Rushing Clark S
Department of Wildland Resources and the Ecology Center Utah State University Logan Utah.
Smithsonian Conservation Biology Institute Migratory Bird Center Washington District of Columbia.
Ecol Evol. 2019 Feb 5;9(2):849-858. doi: 10.1002/ece3.4826. eCollection 2019 Jan.
Long-distance migration is a common phenomenon across the animal kingdom but the scale of annual migratory movements has made it difficult for researchers to estimate survival rates during these periods of the annual cycle. Estimating migration survival is particularly challenging for small-bodied species that cannot carry satellite tags, a group that includes the vast majority of migratory species. When capture-recapture data are available for linked breeding and non-breeding populations, estimation of overall migration survival is possible but current methods do not allow separate estimation of spring and autumn survival rates. Recent development of a Bayesian integrated survival model has provided a method to separately estimate the latent spring and autumn survival rates using capture-recapture data, though the accuracy and precision of these estimates has not been formally tested. Here, I used simulated data to explore the estimability of migration survival rates using this model. Under a variety of biologically realistic scenarios, I demonstrate that spring and autumn migration survival can be estimated from the integrated survival model, though estimates are biased toward the overall migration survival probability. The direction and magnitude of this bias are influenced by the relative difference in spring and autumn survival rates as well as the degree of annual variation in these rates. The inclusion of covariates can improve the model's performance, especially when annual variation in migration survival rates is low. Migration survival rates can be estimated from relatively short time series (4-5 years), but bias and precision of estimates are improved when longer time series (10-12 years) are available. The ability to estimate seasonal survival rates of small, migratory organisms opens the door to advancing our understanding of the ecology and conservation of these species. Application of this method will enable researchers to better understand when mortality occurs across the annual cycle and how the migratory periods contribute to population dynamics. Integrating summer and winter capture data requires knowledge of the migratory connectivity of sampled populations and therefore efforts to simultaneously collect both survival and tracking data should be a high priority, especially for species of conservation concern.

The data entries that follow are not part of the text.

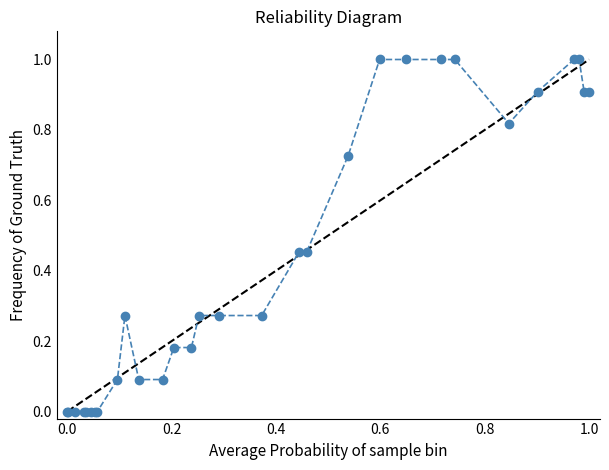

What is the difference between the second highest and minimum values?

1.0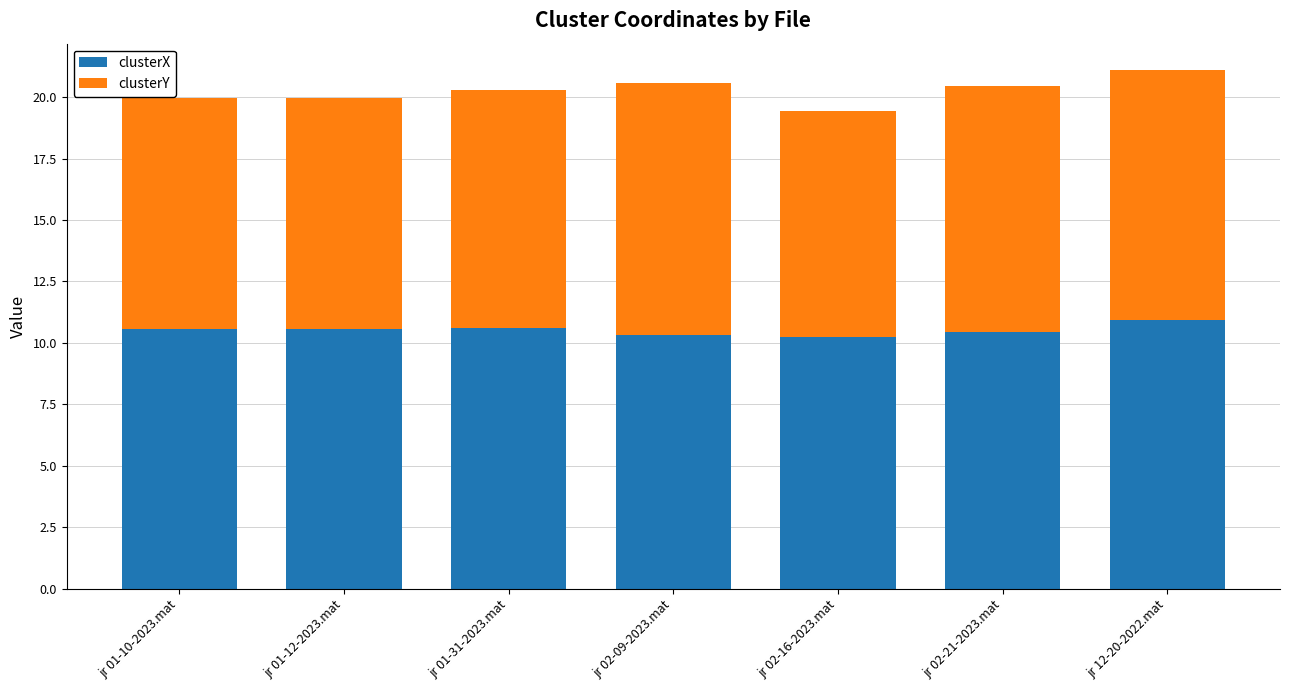

What is the average value of the clusterX series?

10.5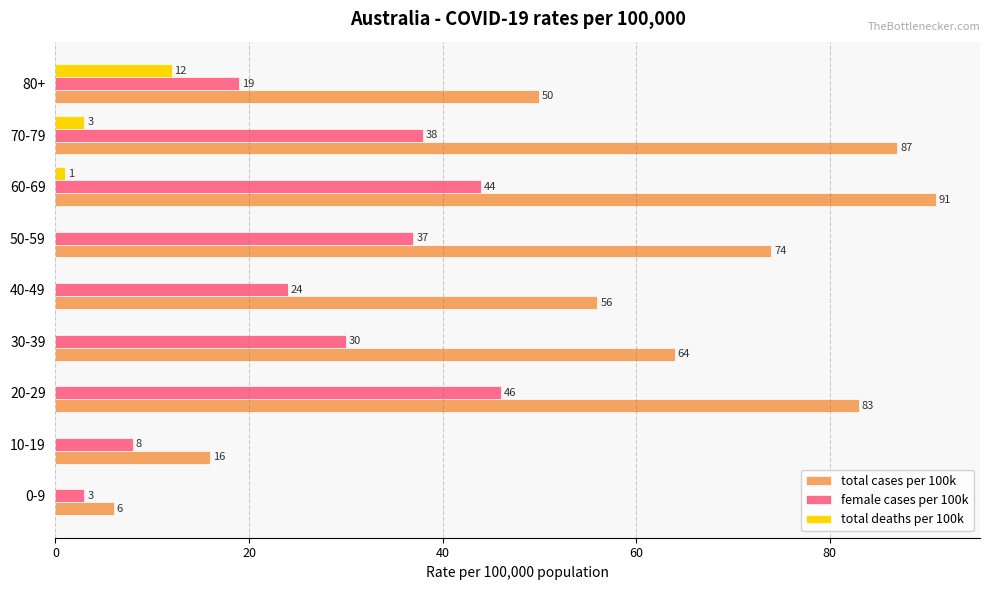

Between 20-29 and 60-69, which series saw the biggest shift?

total cases per 100k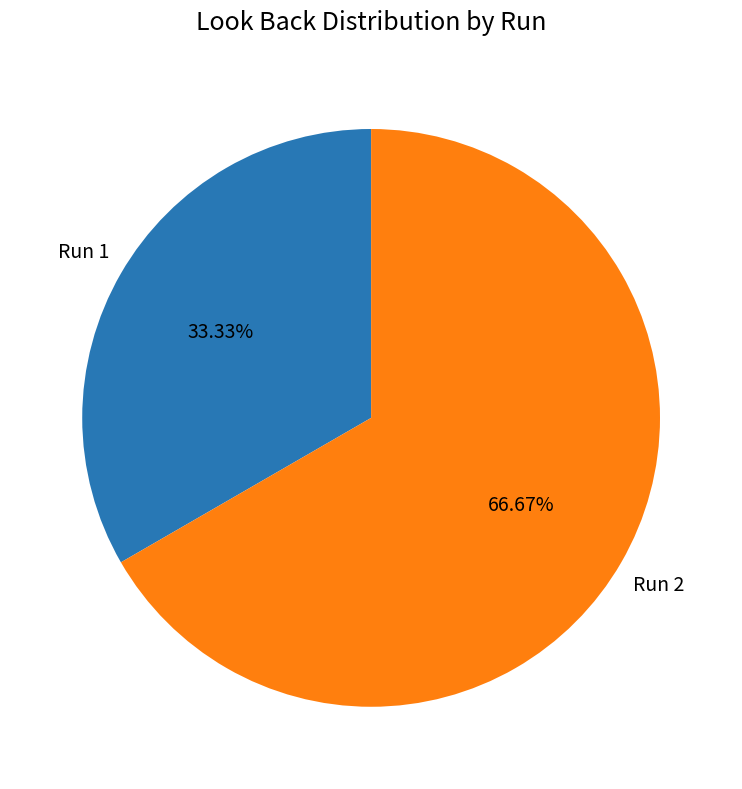

Is there a majority slice in this chart?

Yes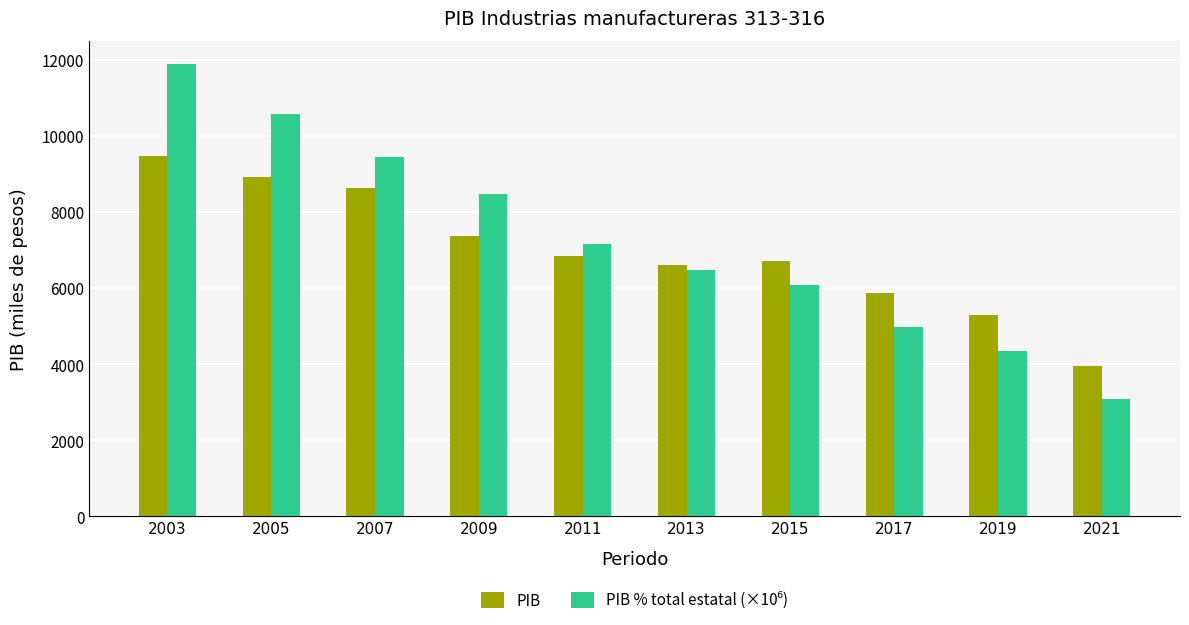

Which label corresponds to the smallest value in the chart?

2021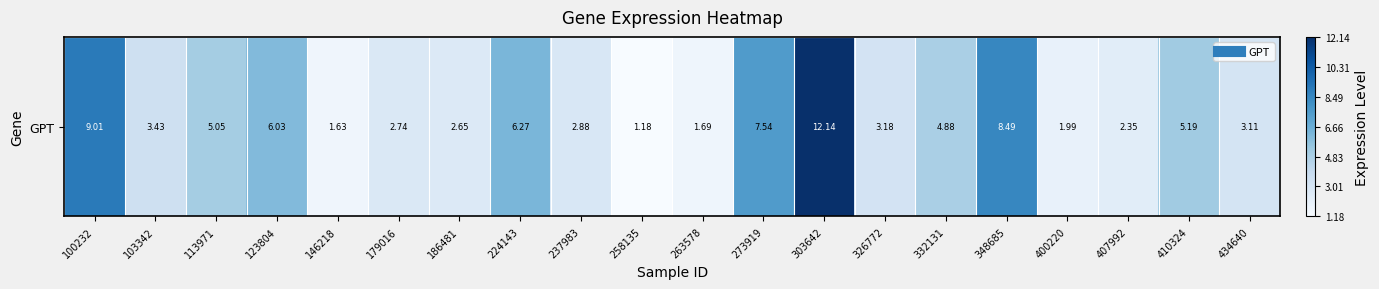

Reading left to right, what are all the values shown in this chart?

100232=9.0	103342=3.4	113971=5.0	123804=6.0	146218=1.6	179016=2.7	186481=2.6	224143=6.3	237983=2.9	258135=1.2	263578=1.7	273919=7.5	303642=12.1	326772=3.2	332131=4.9	348685=8.5	400220=2.0	407992=2.4	410324=5.2	434640=3.1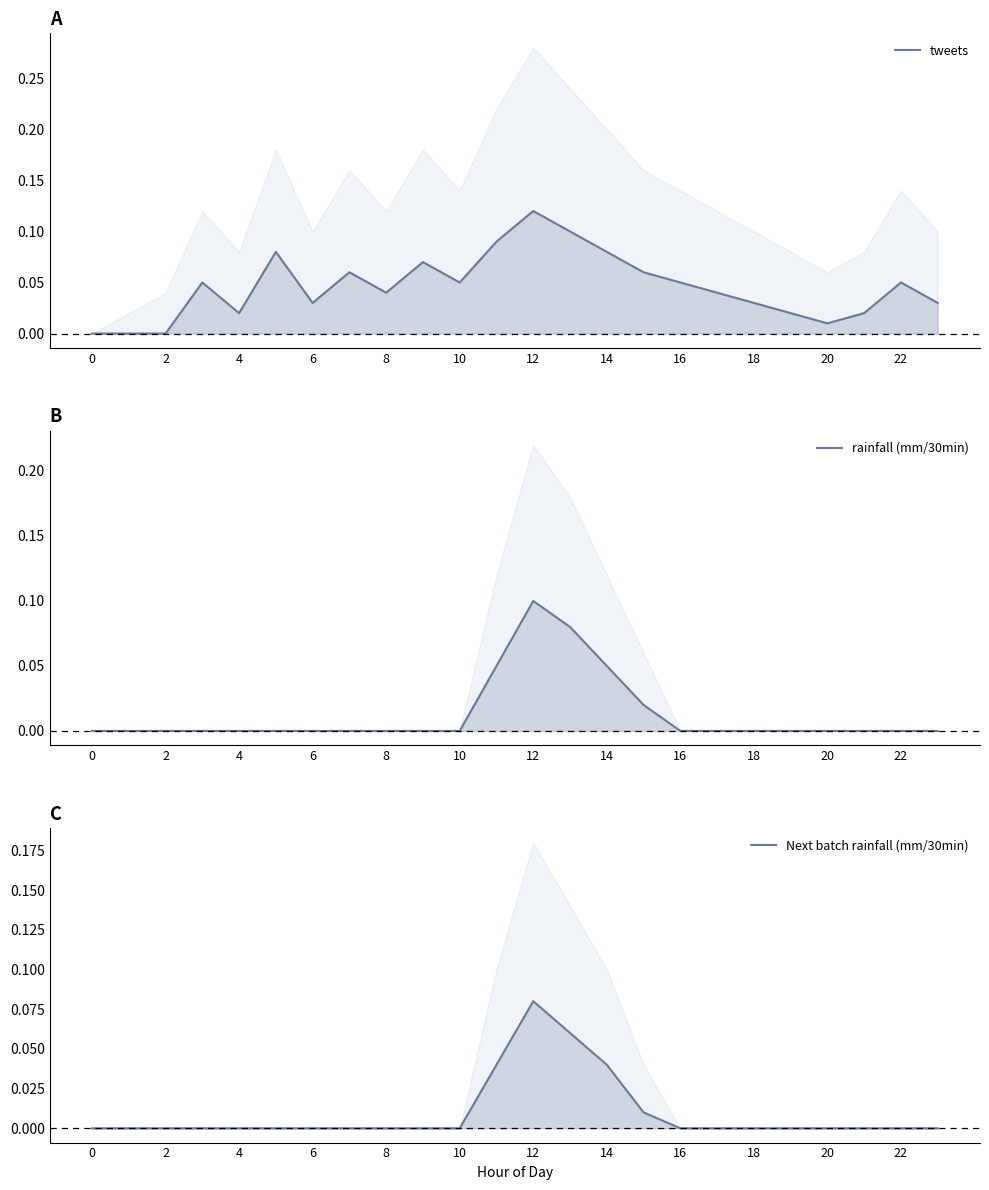

How many series are shown in this chart?

3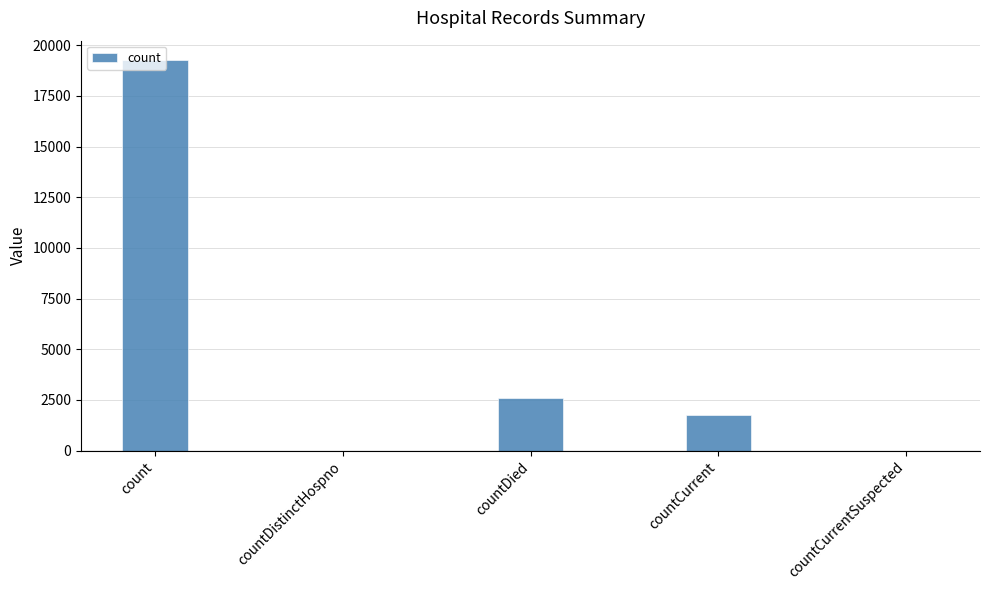

How many categories are shown in the chart?

5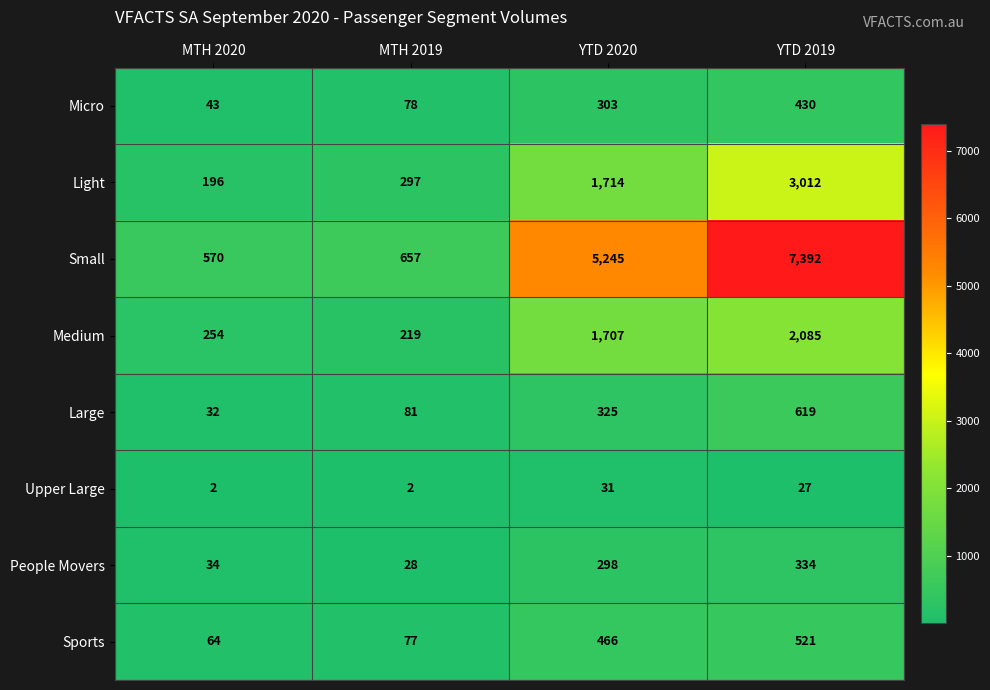

What is the average value of the Light series?

1305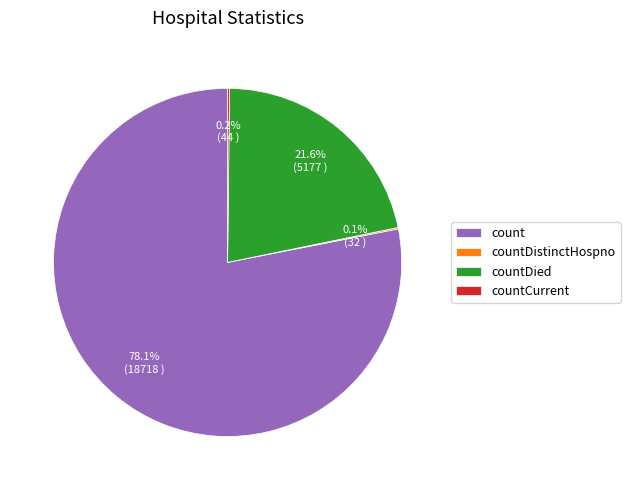

How much of the chart is everything except countDied?

78.4%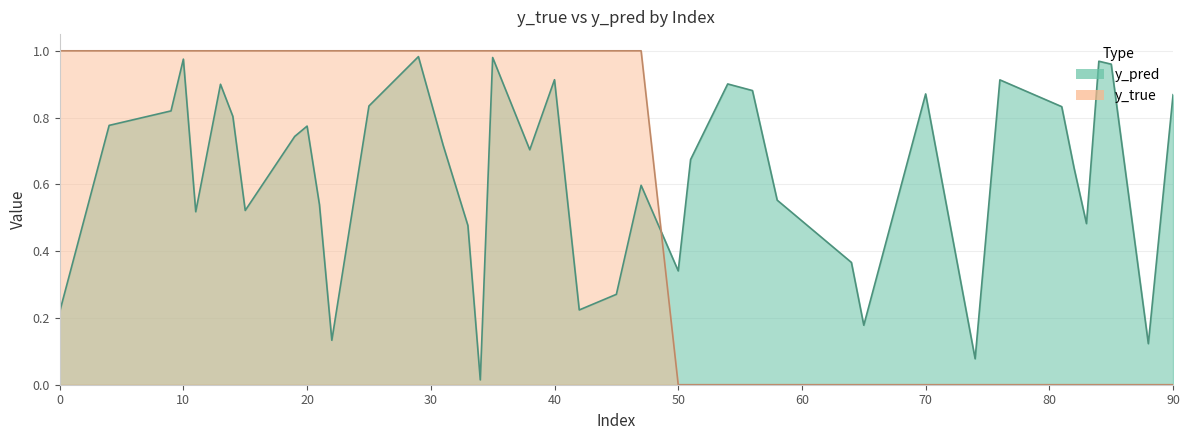

Reading left to right, list all the values displayed in this chart.

y_true: 1.0	1.0	1.0	1.0	1.0	1.0	1.0	1.0	1.0	1.0	1.0	1.0	1.0	1.0	1.0	1.0	1.0	1.0	1.0	1.0	1.0	1.0	1.0	0.0	0.0	0.0	0.0	0.0	0.0	0.0	0.0	0.0	0.0	0.0	0.0	0.0	0.0	0.0	0.0	0.0
y_pred: 0.2	0.8	0.8	1.0	0.5	0.9	0.8	0.5	0.7	0.8	0.5	0.1	0.8	1.0	0.7	0.5	0.0	1.0	0.7	0.9	0.2	0.3	0.6	0.3	0.7	0.9	0.9	0.6	0.4	0.2	0.9	0.1	0.9	0.8	0.6	0.5	1.0	1.0	0.1	0.9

长途迁徙是动物界的一种普遍现象,但年度迁徙活动的规模使得研究人员难以估计年度周期中这些时期的存活率。对于无法携带卫星标签的小型物种来说,估计迁徙存活率尤其具有挑战性,而这类物种占绝大多数迁徙物种。当有关于繁殖和非繁殖种群的标记重捕数据时,可以估计总体迁徙存活率,但目前的方法无法分别估计春季和秋季的存活率。贝叶斯综合生存模型的最新发展提供了一种利用标记重捕数据分别估计潜在春季和秋季存活率的方法,不过这些估计的准确性和精确性尚未经过正式检验。在此,我使用模拟数据来探索使用该模型估计迁徙存活率的可估计性。在各种生物学现实场景下,我证明可以从综合生存模型中估计春季和秋季的迁徙存活率,尽管估计值偏向于总体迁徙存活概率。这种偏差的方向和大小受春季和秋季存活率的相对差异以及这些率的年度变化程度影响。纳入协变量可以改善模型性能,尤其是在迁徙存活率年度变化较低时。迁徙存活率可以从相对较短的时间序列(4 - 5年)中估计出来,但当有更长的时间序列(10 - 12年)时,估计的偏差和精确性会得到改善。估计小型迁徙生物季节性存活率的能力为增进我们对这些物种的生态学和保护的理解打开了大门。应用这种方法将使研究人员能够更好地了解年度周期中死亡率何时发生,以及迁徙期如何影响种群动态。整合夏季和冬季捕获数据需要了解采样种群的迁徙连通性,因此同时收集生存和追踪数据的工作应成为高度优先事项,特别是对于受保护关注的物种。